I’ve talked before about how it’s nearly impossible to tell a parody of commercials apart from the real thing. Well, here we have a case where there’s no confusion about what the ad’s trying to be: it’s a genuine ad for Sunsweet prunes and a pointed, deliberate parody of advertising techniques at the same time.
Which should only be expected, given this ad was created by Stan Freberg. I’ve been meaning to talk about this dude’s commercials for a while, and this is the first of what I plan to be many Ad Spaces doing just that.
Freberg is one of the more influential and well-known figures in advertising, despite their ad work being only one small part of a decades long career as a writer, actor, singer, songwriter, puppeteer, and all-around comedian. In the early days of TV commercials, Freberg was a revolutionary figure in turning ad spots into pieces of self-satire, poking fun at their own marketing techniques, but in doing so creating ads so funny and memorable, they got the brand name out there.
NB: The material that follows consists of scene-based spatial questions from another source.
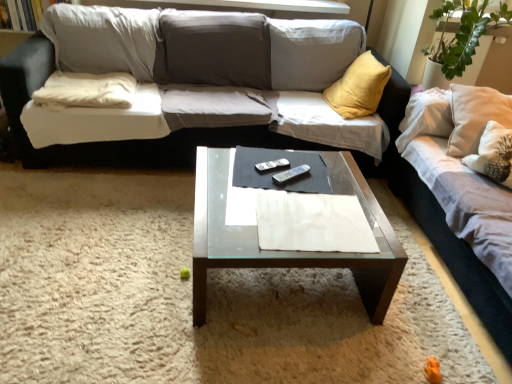
Question: Would you say white soft pillow at left is outside transparent glass coffee table at center?

Choices:
 (A) yes
 (B) no

Answer: (A)

Question: Is white soft pillow at left to the left of transparent glass coffee table at center from the viewer's perspective?

Choices:
 (A) yes
 (B) no

Answer: (A)

Question: From a real-world perspective, is white soft pillow at left on transparent glass coffee table at center?

Choices:
 (A) yes
 (B) no

Answer: (A)

Question: Does white soft pillow at left have a greater width compared to transparent glass coffee table at center?

Choices:
 (A) no
 (B) yes

Answer: (A)

Question: From the image's perspective, is white soft pillow at left above transparent glass coffee table at center?

Choices:
 (A) yes
 (B) no

Answer: (A)

Question: Considering the positions of point (257, 165) and point (440, 238), is point (257, 165) closer or farther from the camera than point (440, 238)?

Choices:
 (A) farther
 (B) closer

Answer: (B)

Question: In the image, is silver metallic remote at center, marked as the 1th remote in a top-to-bottom arrangement, on the left side or the right side of light beige fabric couch at right, positioned as the second studio couch in left-to-right order?

Choices:
 (A) right
 (B) left

Answer: (B)

Question: Considering their positions, is silver metallic remote at center, marked as the 2th remote in a bottom-to-top arrangement, located in front of or behind light beige fabric couch at right, the 1th studio couch from the right?

Choices:
 (A) front
 (B) behind

Answer: (B)

Question: Is silver metallic remote at center, marked as the 1th remote in a top-to-bottom arrangement, inside the boundaries of light beige fabric couch at right, positioned as the second studio couch in left-to-right order, or outside?

Choices:
 (A) outside
 (B) inside

Answer: (A)

Question: Based on their sizes in the image, would you say light beige fabric couch at right, positioned as the second studio couch in left-to-right order, is bigger or smaller than white fabric couch at center, placed as the 1th studio couch when sorted from left to right?

Choices:
 (A) small
 (B) big

Answer: (A)

Question: Is point (484, 312) closer or farther from the camera than point (22, 82)?

Choices:
 (A) farther
 (B) closer

Answer: (B)

Question: Considering their positions, is light beige fabric couch at right, the 1th studio couch from the right, located in front of or behind white fabric couch at center, positioned as the second studio couch in right-to-left order?

Choices:
 (A) behind
 (B) front

Answer: (B)

Question: From the image's perspective, relative to white fabric couch at center, positioned as the second studio couch in right-to-left order, is light beige fabric couch at right, positioned as the second studio couch in left-to-right order, above or below?

Choices:
 (A) below
 (B) above

Answer: (A)

Question: In the image, is transparent glass coffee table at center positioned in front of or behind white fabric couch at center, positioned as the second studio couch in right-to-left order?

Choices:
 (A) behind
 (B) front

Answer: (B)

Question: Is transparent glass coffee table at center situated inside white fabric couch at center, positioned as the second studio couch in right-to-left order, or outside?

Choices:
 (A) outside
 (B) inside

Answer: (A)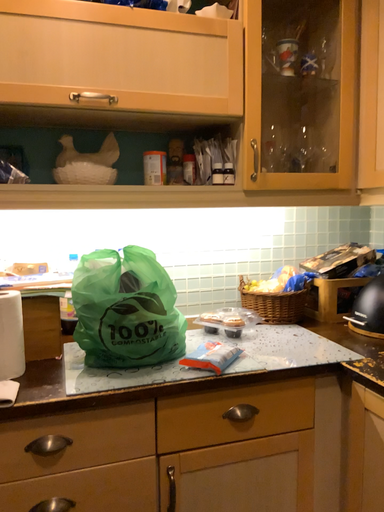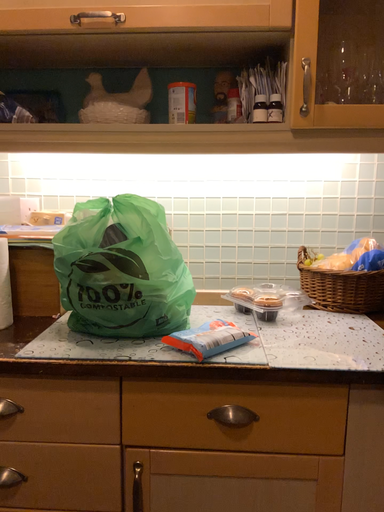
Question: Which way did the camera rotate in the video?

Choices:
 (A) rotated left
 (B) rotated right

Answer: (A)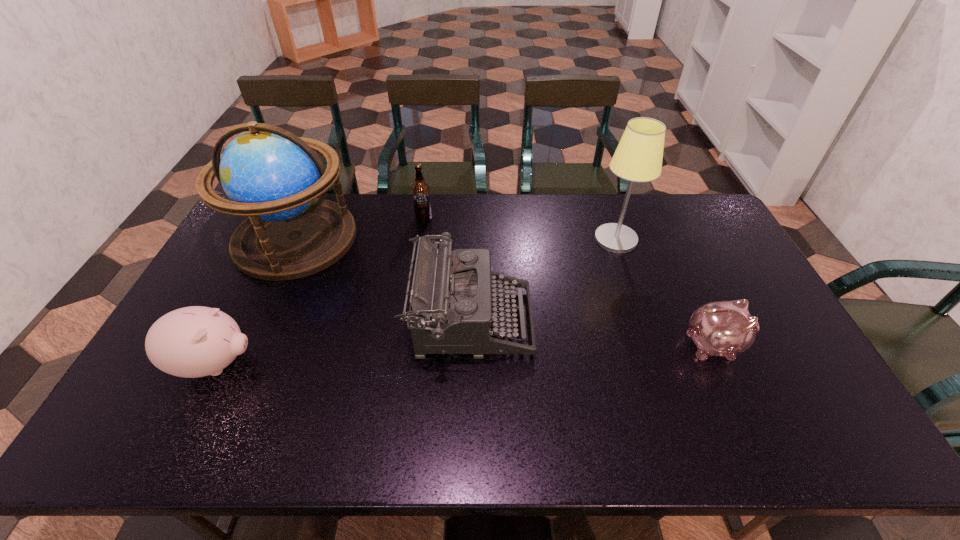
The height and width of the screenshot is (540, 960). I want to click on free space that satisfies the following two spatial constraints: 1. on the label of the beer bottle; 2. on the left side of the second object from right to left, so click(x=420, y=239).

Where is `free space in the image that satisfies the following two spatial constraints: 1. on the front side of the fifth object from left to right; 2. on the front facing side of the shorter piggy bank`? The height and width of the screenshot is (540, 960). free space in the image that satisfies the following two spatial constraints: 1. on the front side of the fifth object from left to right; 2. on the front facing side of the shorter piggy bank is located at coordinates (652, 345).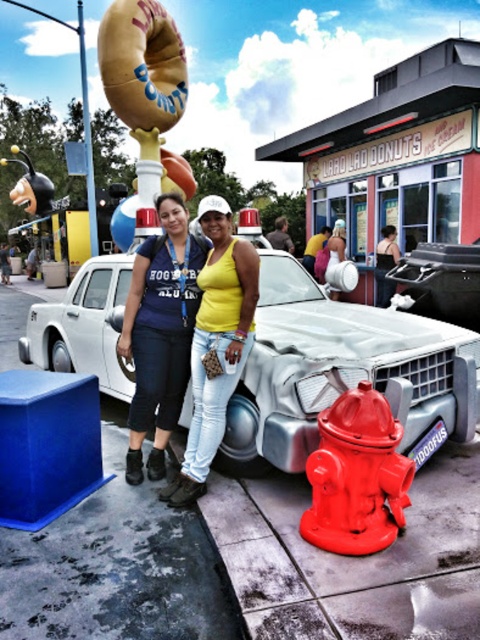
You are standing at the entrance of Laro Laro Donuts Ice Cream and want to find the yellow fabric shirt at center. According to the coordinates provided, where should you look relative to the entrance?

The yellow fabric shirt at center is located at coordinates point (314, 248) relative to the entrance, which means it is positioned to the right and slightly below the center point from the entrance.

You are a customer standing in front of the Laro Laro Donuts Ice Cream shop. You see a matte blue shirt at center and a shiny red fire hydrant at lower right. Which object is closer to your left side?

The matte blue shirt at center is to the left of the shiny red fire hydrant at lower right, so the matte blue shirt at center is closer to your left side.

You are a tailor measuring two items in the image. The yellow fabric shirt at center and the smooth leather jacket at center. Which item is closer to the other?

The yellow fabric shirt at center is 35.53 inches from the smooth leather jacket at center, so they are positioned at that distance from each other.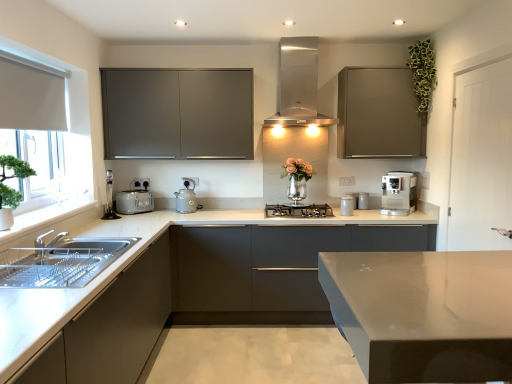
Question: Considering their positions, is white marble countertop at lower left, the sixth cabinetry positioned from the top, located in front of or behind satin silver coffee machine at right, the 2th home appliance when ordered from top to bottom?

Choices:
 (A) front
 (B) behind

Answer: (A)

Question: Looking at the image, does white marble countertop at lower left, positioned as the first cabinetry in bottom-to-top order, seem bigger or smaller compared to satin silver coffee machine at right, the 2th home appliance when ordered from top to bottom?

Choices:
 (A) small
 (B) big

Answer: (B)

Question: Based on their relative distances, which object is nearer to the black glass cooktop at center, the first home appliance positioned from the bottom?

Choices:
 (A) matte gray cabinets at center, the 3th cabinetry from the bottom
 (B) matte gray cabinet at center, marked as the second cabinetry in a bottom-to-top arrangement
 (C) green leafy plant at upper right
 (D) white wood door at right
 (E) stainless steel range hood at center, arranged as the 3th home appliance when ordered from the bottom

Answer: (A)

Question: Based on their relative distances, which object is farther from the matte gray cabinets at center, which appears as the fourth cabinetry when viewed from the top?

Choices:
 (A) satin silver coffee machine at right, which appears as the second home appliance when ordered from the bottom
 (B) matte gray cabinet at center, marked as the second cabinetry in a bottom-to-top arrangement
 (C) white fabric at left
 (D) white marble countertop at lower left, the sixth cabinetry positioned from the top
 (E) matte gray cabinet at upper right, which is the 6th cabinetry in bottom-to-top order

Answer: (C)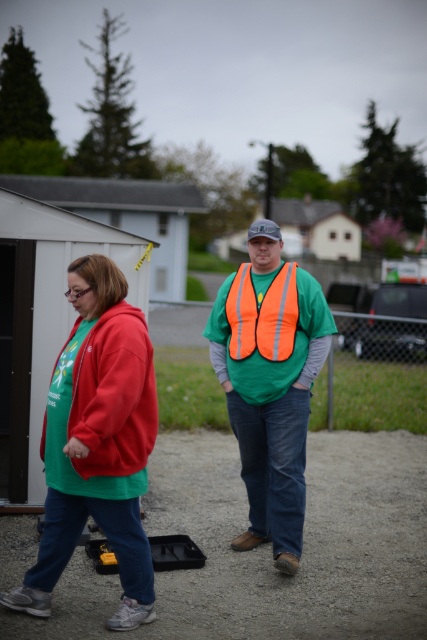
Question: Can you confirm if matte fleece jacket at left is positioned below reflective orange safety vest at center?

Choices:
 (A) yes
 (B) no

Answer: (A)

Question: Among these objects, which one is nearest to the camera?

Choices:
 (A) matte green hoodie at left
 (B) reflective orange vest at center
 (C) matte fleece jacket at left

Answer: (A)

Question: Is matte fleece jacket at left to the left of matte green jacket at center from the viewer's perspective?

Choices:
 (A) no
 (B) yes

Answer: (B)

Question: Among these objects, which one is farthest from the camera?

Choices:
 (A) white plastic hut at upper left
 (B) reflective orange safety vest at center

Answer: (A)

Question: Is matte green hoodie at left smaller than matte fleece jacket at left?

Choices:
 (A) no
 (B) yes

Answer: (A)

Question: Which object appears closest to the camera in this image?

Choices:
 (A) matte green hoodie at left
 (B) reflective orange safety vest at center
 (C) reflective orange vest at center

Answer: (A)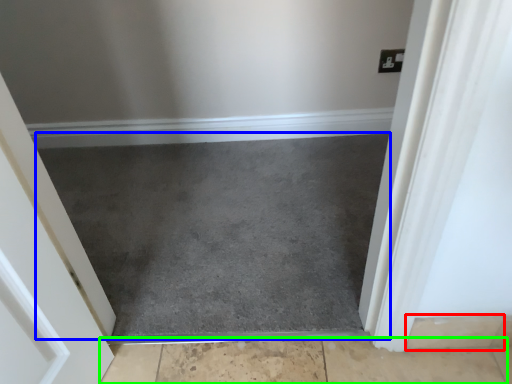
Question: Which object is positioned farthest from concrete (highlighted by a red box)? Select from slate (highlighted by a blue box) and concrete (highlighted by a green box).

Choices:
 (A) slate
 (B) concrete

Answer: (A)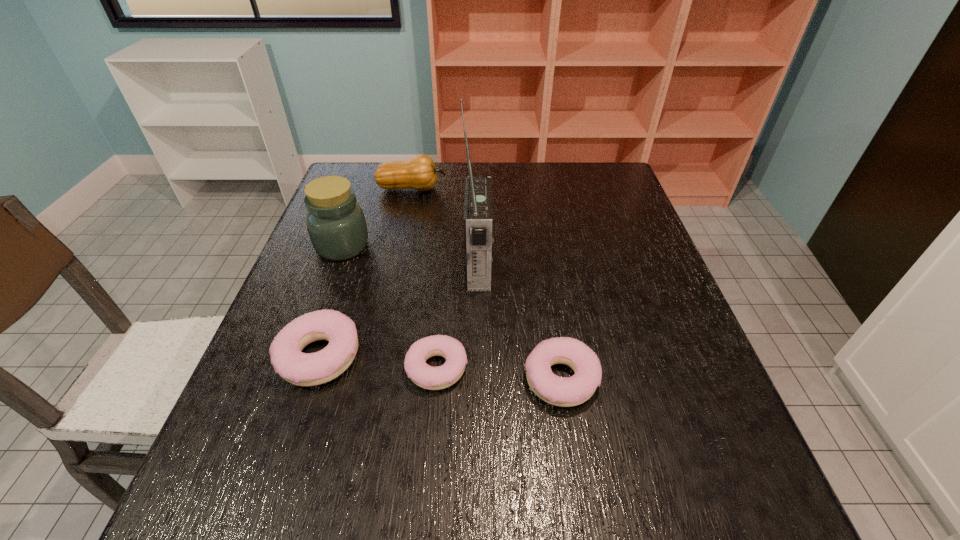
The image size is (960, 540). Identify the location of object that is positioned at the far left corner. (419, 172).

In the image, there is a desktop. Where is `vacant space at the far edge`? vacant space at the far edge is located at coordinates (522, 176).

The width and height of the screenshot is (960, 540). I want to click on free spot at the near edge of the desktop, so click(x=497, y=438).

At what (x,y) coordinates should I click in order to perform the action: click on vacant region at the left edge. Please return your answer as a coordinate pair (x, y). Looking at the image, I should click on (354, 281).

Find the location of `blank space at the right edge of the desktop`. blank space at the right edge of the desktop is located at coordinates (679, 390).

Where is `empty location between the leftmost doughnut and the radio receiver`? The width and height of the screenshot is (960, 540). empty location between the leftmost doughnut and the radio receiver is located at coordinates (398, 312).

At what (x,y) coordinates should I click in order to perform the action: click on vacant region between the leftmost doughnut and the gourd. Please return your answer as a coordinate pair (x, y). This screenshot has height=540, width=960. Looking at the image, I should click on (366, 273).

This screenshot has width=960, height=540. What are the coordinates of `vacant area that lies between the tallest object and the shortest doughnut` in the screenshot? It's located at (458, 317).

You are a GUI agent. You are given a task and a screenshot of the screen. Output one action in this format:
    pyautogui.click(x=<x>, y=<y>)
    Task: Click on the free space between the second shortest object and the jar
    
    Given the screenshot: What is the action you would take?
    pyautogui.click(x=452, y=313)

The height and width of the screenshot is (540, 960). I want to click on vacant space in between the radio receiver and the leftmost doughnut, so click(x=398, y=312).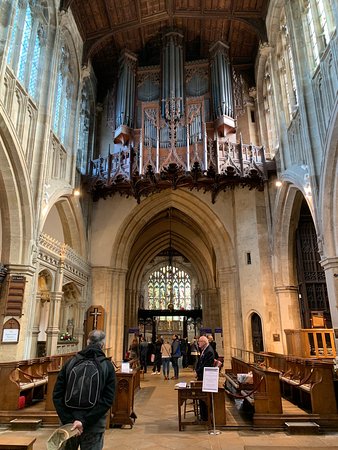
Locate an element on the screen. This screenshot has width=338, height=450. pew is located at coordinates click(x=36, y=374), click(x=235, y=375), click(x=288, y=377).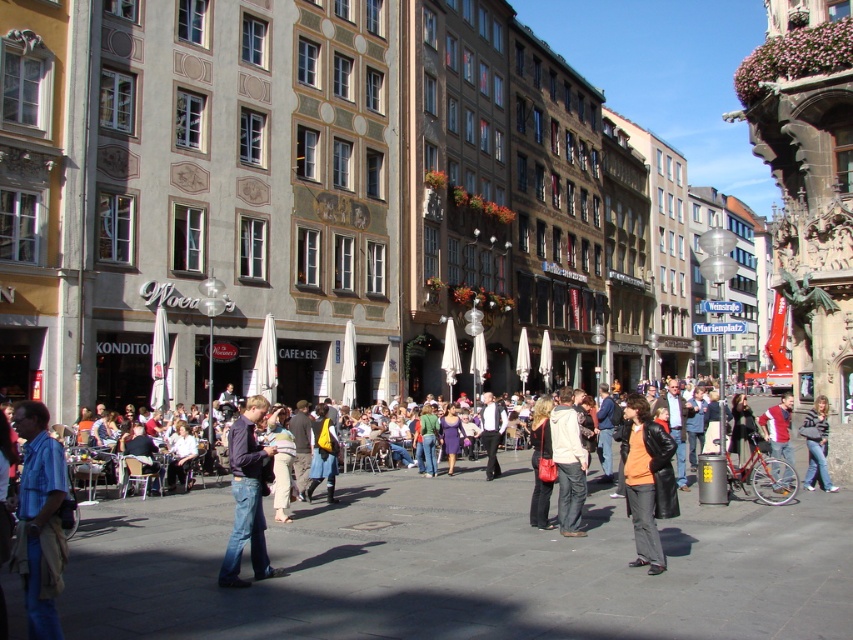
Is point (563, 420) positioned before point (321, 461)?

Yes.

Is light beige jacket at center closer to camera compared to yellow backpack at center?

Yes, it is.

What are the coordinates of `light beige jacket at center` in the screenshot? It's located at (567, 464).

Is orange matte jacket at center bigger than yellow backpack at center?

Yes, orange matte jacket at center is bigger than yellow backpack at center.

Between point (636, 401) and point (310, 481), which one is positioned in front?

Point (636, 401) is more forward.

Where is `orange matte jacket at center`? The width and height of the screenshot is (853, 640). orange matte jacket at center is located at coordinates (647, 481).

Between point (306, 497) and point (776, 424), which one is positioned behind?

The point (776, 424) is behind.

Between yellow backpack at center and red jacket at center, which one is positioned higher?

yellow backpack at center is above.

The height and width of the screenshot is (640, 853). Describe the element at coordinates (323, 454) in the screenshot. I see `yellow backpack at center` at that location.

At what (x,y) coordinates should I click in order to perform the action: click on yellow backpack at center. Please return your answer as a coordinate pair (x, y). The image size is (853, 640). Looking at the image, I should click on (323, 454).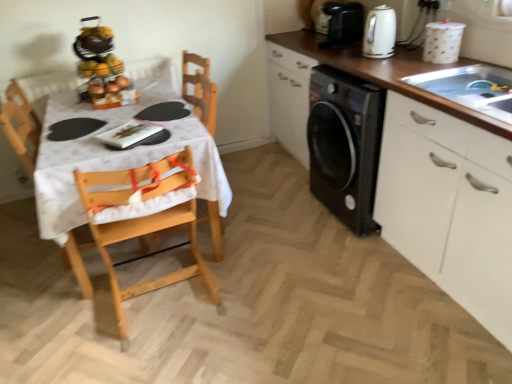
Identify the location of free space to the right of wooden highchair at left. (253, 281).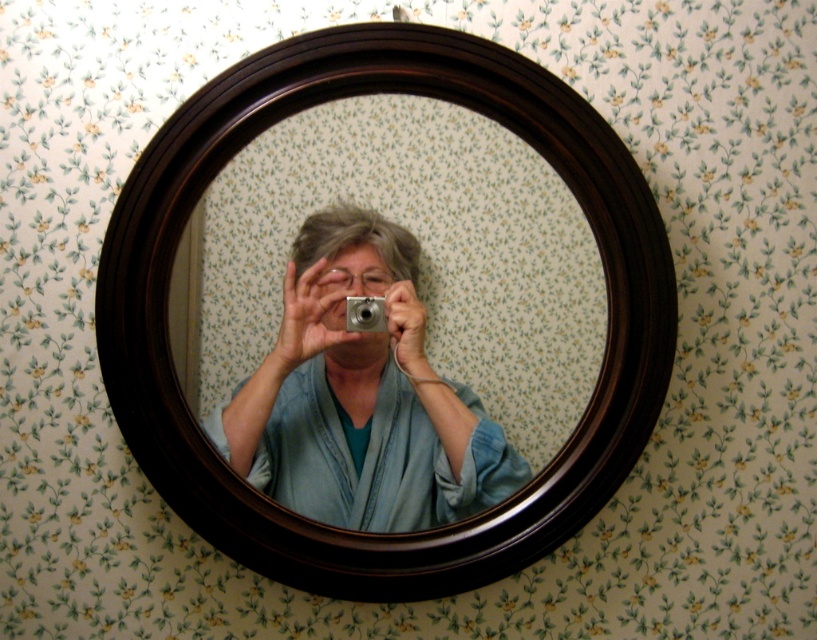
Is dark wood mirror at center to the left of blue fabric at center from the viewer's perspective?

Incorrect, dark wood mirror at center is not on the left side of blue fabric at center.

Which of these two, dark wood mirror at center or blue fabric at center, stands shorter?

blue fabric at center

Does point (659, 394) come behind point (443, 481)?

That is False.

At what (x,y) coordinates should I click in order to perform the action: click on dark wood mirror at center. Please return your answer as a coordinate pair (x, y). The width and height of the screenshot is (817, 640). Looking at the image, I should click on (213, 176).

This screenshot has width=817, height=640. What do you see at coordinates (360, 396) in the screenshot?
I see `blue fabric at center` at bounding box center [360, 396].

Which of these two, blue fabric at center or silver metallic camera at center, stands shorter?

With less height is silver metallic camera at center.

Who is more distant from viewer, (432,458) or (371,307)?

The point (432,458) is more distant.

Identify the location of blue fabric at center. (360, 396).

In the scene shown: Who is positioned more to the right, dark wood mirror at center or silver metallic camera at center?

From the viewer's perspective, dark wood mirror at center appears more on the right side.

Between dark wood mirror at center and silver metallic camera at center, which one appears on the left side from the viewer's perspective?

silver metallic camera at center is more to the left.

Describe the element at coordinates (213, 176) in the screenshot. I see `dark wood mirror at center` at that location.

The image size is (817, 640). What are the coordinates of `dark wood mirror at center` in the screenshot? It's located at (213, 176).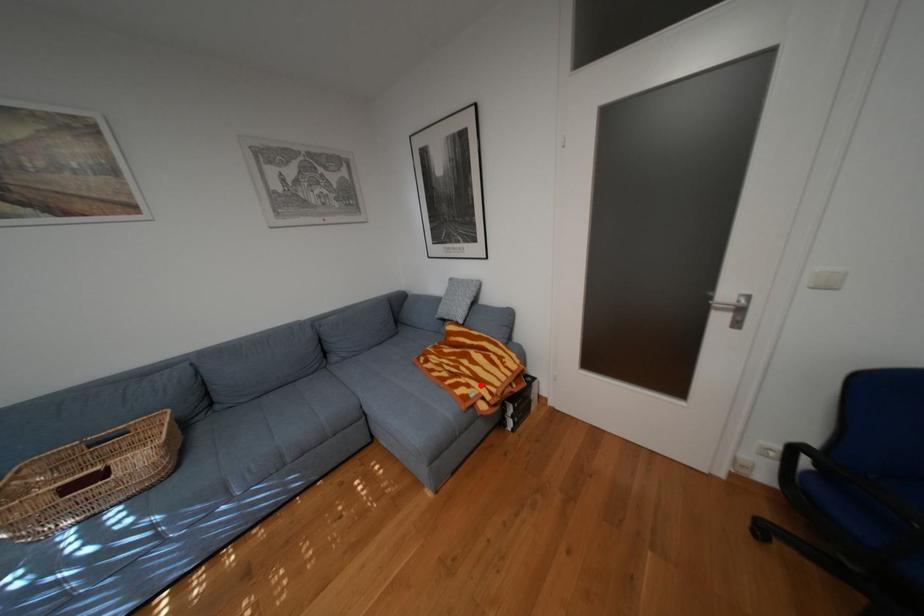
That Freberg took this approach may have had something to do with their advertising career existing alongside their career making radio and television programs, where advertisers were the people you made concessions to in exchange for funding. Famously, The Stan Freberg Show had a difficult time attracting sponsors (at least after Freberg turned down offers from cigarette companies), and instead of actual commercials, had absurdist parodies, like an ad simply for “Food”.
This combination of insider and outsider perspective on advertising, plus a natural penchant for satire, explains a lot about this ad. Bringing in an award winning science fiction writer (and personal friend of Freberg’s) to tout prunes as the food of the future … only for them to interrupt the narrator and say they’ve never claimed any such thing. Having the whole thing devolve into the narrator trying to re-rail this in a pro-prune direction, despite Bradbury’s evident disinterest and unwillingness to play along. Making the joke entirely at Sunsweet’s expense, implying they’re just a bunch of liars and charlatans trying to use someone else’s good name to hock their wares … and getting Sunsweet to pay them for doing so.
More than anything, it reminds me of how the TV show Community agreed to do product placement for Subway, by turning the Subway corporation into a recurring villain that went to ludicrous lengths promoting their product. That was a far more involved form of biting-the-hand advertising, but we can look to this Freberg ad (and others that we’ll cover in due course) as the pioneers that blazed that trail. And I think we’re all the richer for it.